Open Reduction and Internal Fixation of Femoral Neck Fractures
Introduction

Figure 1Illustration shows the Garden classification of femoral neck fractures. Garden I: incomplete (most often valgus-impacted). Garden II: complete, nondisplaced. Garden III: complete, incompletely displaced. Garden IV: complete, completely displaced.

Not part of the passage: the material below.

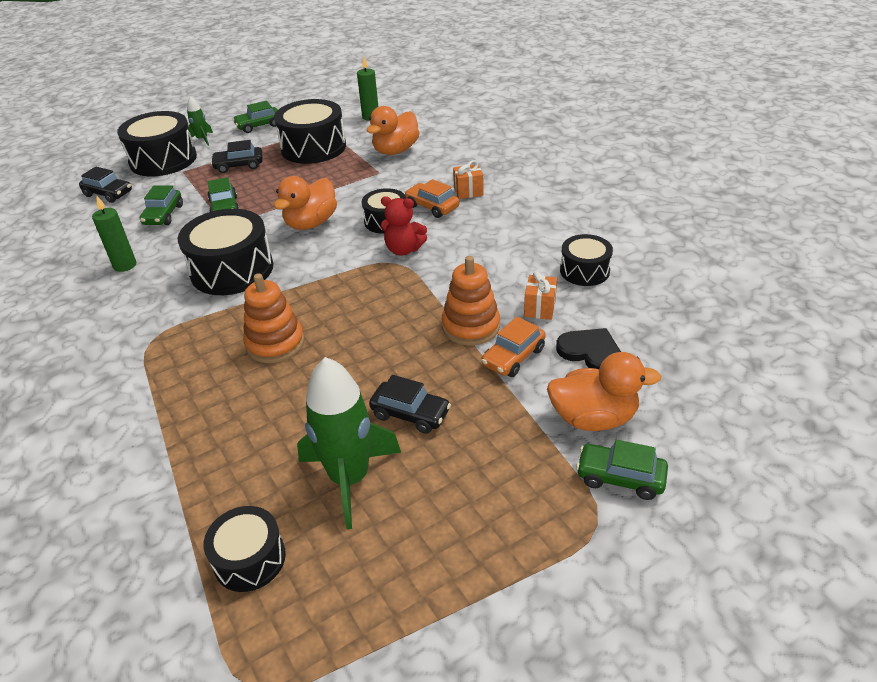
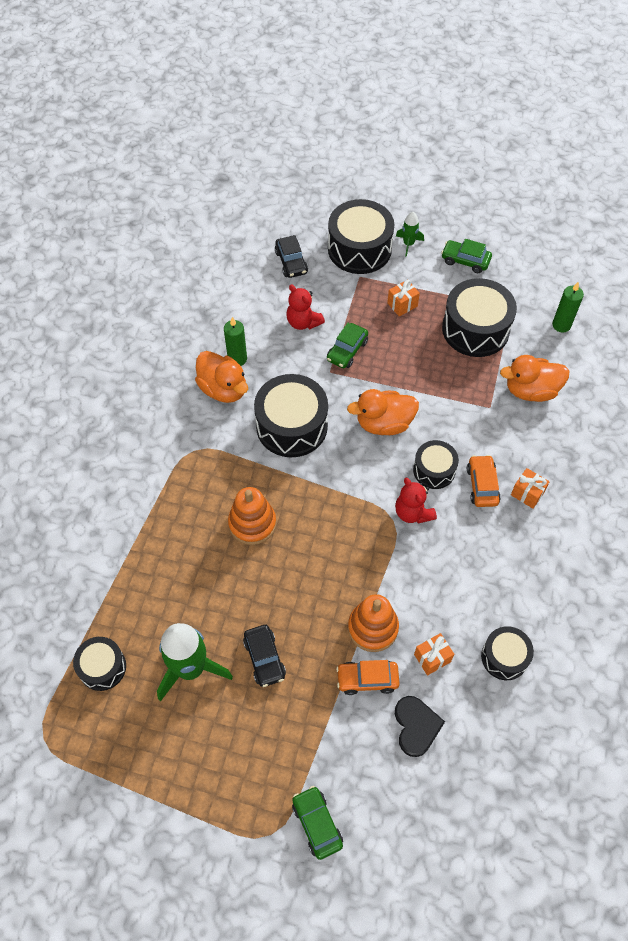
camera: 45 degrees right, 20 degrees up
green car [140,185,183,225] -> red teddy bear [286,284,325,330]
black car [211,140,263,173] -> orange gift [387,280,420,317]
orange duck [547,352,661,431] -> orange duck moved to [195,351,248,403]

Figure 2Illustration depicts the Pauwels classification of femoral neck fractures. Type I: The angle subtended by the horizontal and the line of the fracture on an AP radiograph is less than 30°. Type II: The angle subtended by the horizontal and the line of the fracture on an AP radiograph is between 30° and 50°. Type III: The angle subtended by the horizontal and the line of the fracture is greater than or equal to 50°.
Femoral neck fractures occur from low-energy mechanisms (falls) in older people
More frequent in women than men (4:1)
In young patients, most commonly from high-energy mechanism
Can be intracapsular or extracapsular
Patient Selection
Manage femoral neck fractures surgically with anatomic reduction or arthroplasty; morbidity/mortality higher with nonsurgical management
Immobilization without fixation increases risk of pneumonia, pulmonary embolism, skin breakdown
Pain from unstable fracture increases narcotic requirement
Reserve nonsurgical management for frail patients and cases in which surgery is contraindicated
Consider percutaneous screw placement with local anesthetic in nonsurgical candidate with nondisplaced/incomplete fracture
For displaced fracture, consult pain control service to aid patients through acute phase
Preoperative Imaging
Plain Radiography
AP pelvis, AP/lateral hip
Gentle traction helps characterize fracture
CT and MRI
CT useful when open reduction and internal fixation (ORIF) planned and neck comminution present
Three-dimensional reconstruction helps characterize fracture
Procedure
Instruments/Equipment/Implants
Two Gelpi retractors
C-arm
Small, medium, and large pointed Weber tenaculum clamps
Two Freer elevators
Dental pick
Trocar-tipped terminally threaded Schanz pins (2.5 mm for femoral head fragment, 5.0 mm for distal trochanteric/femoral shaft fragment)
2.0-mm Kirschner wires (K-wires)
6.5- to 7.3-mm cannulated screws, or 130° blade plate/side plate (depends on fracture)
Bone graft if needed
Have minifragment set with 1.5- and 2.0-mm plates available
Surgical Technique

Figure 3Illustrations show correct screw placement for femoral neck fracture fixation using three screws, which usually is sufficient. The pattern of screw placement is important. A, The first screw is directed tangential to and contiguous with the calcar at the level of the fracture on the AP view. Starting screws below the level of the lesser trochanter (dashed line) should be avoided to minimize the likelihood of an iatrogenic subtrochanteric fracture. B, On the lateral view, the first screw is seen bisecting the head and neck. C, The spread between the screws should be maximized, as shown on the cross-sectional view of the neck.